CLCs on the frontline: Barwon Community Legal

October 07, 2020 |

Operating in these uncertain times in Victoria is challenging for all organisations, and for Community Legal Centres there is the added complexity of working across the court and justice systems and moving to at-home office structures.

Barwon Community Legal has not only faced these challenges, but has had the added difficulty of changing some of the services they deliver to meet differing demands.

“We recognised early that this pandemic would change the types of support the community would need from us,” Barwon Community Legal CEO Bryanna Connell said.

“We’ve added both tenancy and employment law as we knew there would be severe impacts across the community in these two areas.”

Fortunately, the organisation had worked in both those areas in the past, and had been working on specific projects in those areas before COVID-19 was detected in Australia and so was able to transition into offering that support.

Barwon Principal Lawyer Mandi Hyland said they were seeing many international students who were living in houses with six or eight others.  

“A matter that may have been small or able to be worked around when you are out all day, becomes a focus point when you are stuck in the house all day with relative strangers – things such as mould on walls, noise or overcrowding, become increasingly stressful issues,” she said. 

“On top of that, international students are finding they are losing financial supports not only here, due to finding themselves unemployed and ineligible for other government support, but also their families overseas may have lost jobs or businesses and can’t send them the same financial support now. These financial stresses lead to more legal issues.”

Restrictions as a result of the pandemic meant lawyers, particularly in Family Violence cases, were spending less time in court, as courts made changes to restrict the number of people in court. Access to services for Family Violence victim-survivors was limited resulting in fewer Family Violence intervention order applications being made. Lawyers representing clients with court hearings needed to take instructions and submit their requests to the court remotely, meaning less face to face advocacy and representation. Duty lawyers are now able to return to court, but usually clients are still not attending in person.

“While, this was confusing and challenging for people experiencing family violence and our lawyers, it meant our staff had more time to assist people who are facing housing,  employment and other difficulties,” Ms Connell said.

“Also, our lawyers aren’t spending time on the roads commuting between towns or between the office and outreach locations.

“COVID-19 really has meant we’ve had to rethink how we work, and for us that has meant what kind of services we can and should offer to the community.”

But it’s also meant people are far more anxious in general, so issues that may not have been as stressful are now heightened.

“When dealing with us, people are often anxious and therefore it takes much more time to get instructions and assure them that we can help.  When people are stressed they often don’t respond quickly to requests to do things or even remember that you asked, so matters get delayed or stall for lack of instructions or documents from the client,” Ms Hyland said.

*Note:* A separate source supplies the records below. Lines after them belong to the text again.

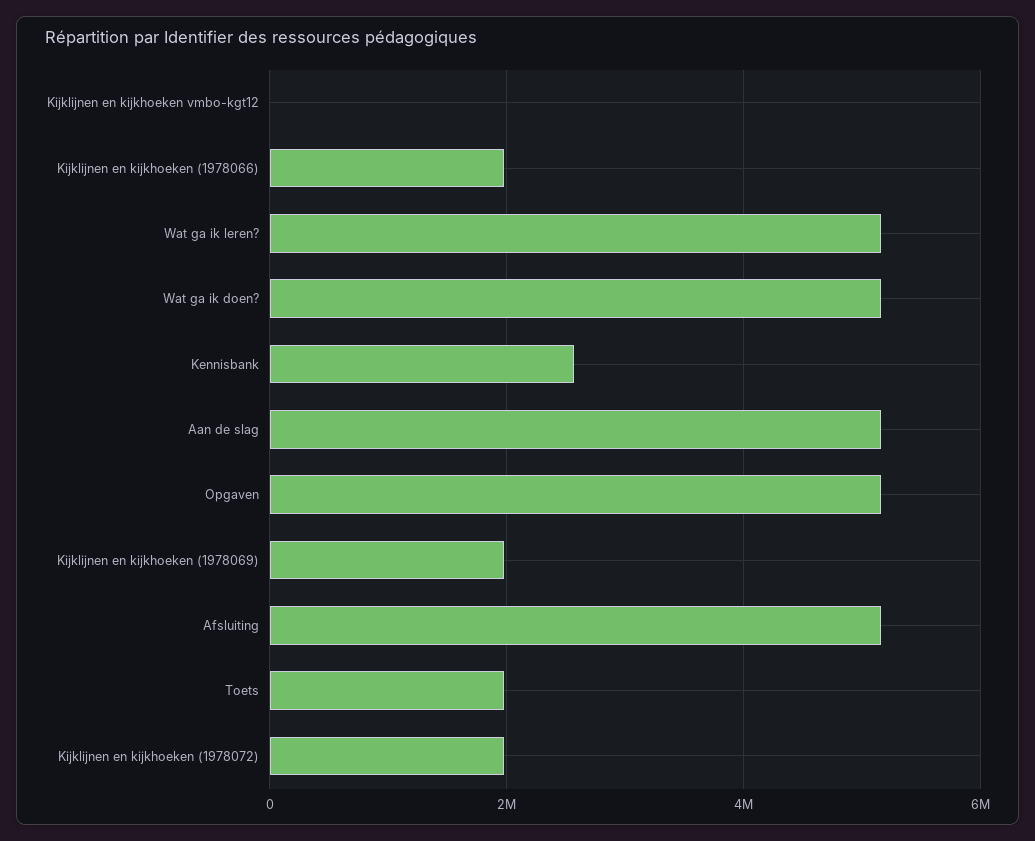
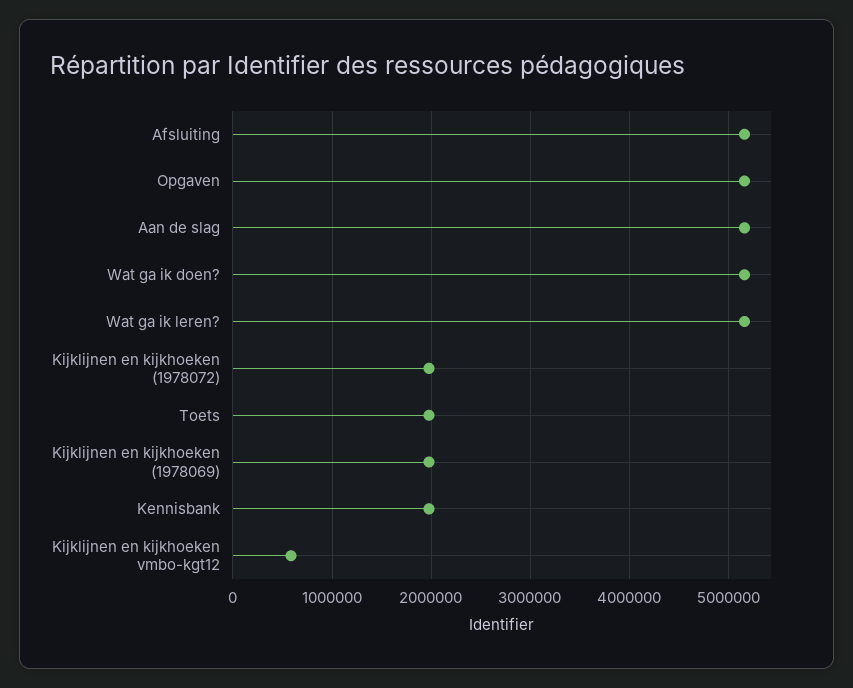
  {
-   "Kijklijnen en kijkhoeken vmbo-kgt12": 0,
+   "Kijklijnen en kijkhoeken vmbo-kgt12": 600000,
-   "Kijklijnen en kijkhoeken (1978066)": 2000000,
    "Wat ga ik leren?": 5200000,
    "Wat ga ik doen?": 5200000,
-   "Kennisbank": 2600000,
+   "Kennisbank": 2000000,
    "Aan de slag": 5200000,
    "Opgaven": 5200000,
    "Kijklijnen en kijkhoeken (1978069)": 2000000,
    "Afsluiting": 5200000,
    "Toets": 2000000,
    "Kijklijnen en kijkhoeken (1978072)": 2000000
  }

“Unemployment always leads to more legal issues. Uncertainty about Jobkeeper/Jobseeker is an added stress, and people juggle which bills to pay.

“People who have never needed a lawyer before suddenly need our help, but they don’t necessarily know how to access that help.”

Ms Connell said they have also noticed people aren’t accessing services in the way they used to so staff have had to do more virtual outreach into the community to ensure people understand their legal rights.

“Our partnerships with community services organisations have always been important, but they have become crucial, both to assist clients to access our services, and for community workers to seek our advice on behalf of clients.  We are providing considerably more secondary consultations to community workers than we previously have.”

And, as many people who are now forced to set up makeshift offices at home have found, everything takes that bit longer.

“We used to be able to put a document in front of someone and get it signed. Or clients could bring documents in to let us read them through, now that’s changed, often they’re having to describe documents over the phone, or read them out to us instead,” she said.

“And people are not all computer literate, or have access to home computers. They need us to do things for them that they could have previously done at the library or community centre themselves.

“And as we’ve all been working from home we’ve had to put in place new technology to ensure we can still deliver the services the community relies on.

“Putting that in place, adjusting to it and getting used to using new processes takes time for us and our clients, and that’s particularly challenging during these difficult times. We moved to remote working practically overnight and our team is doing a fantastic job despite all the challenges we’ve faced.”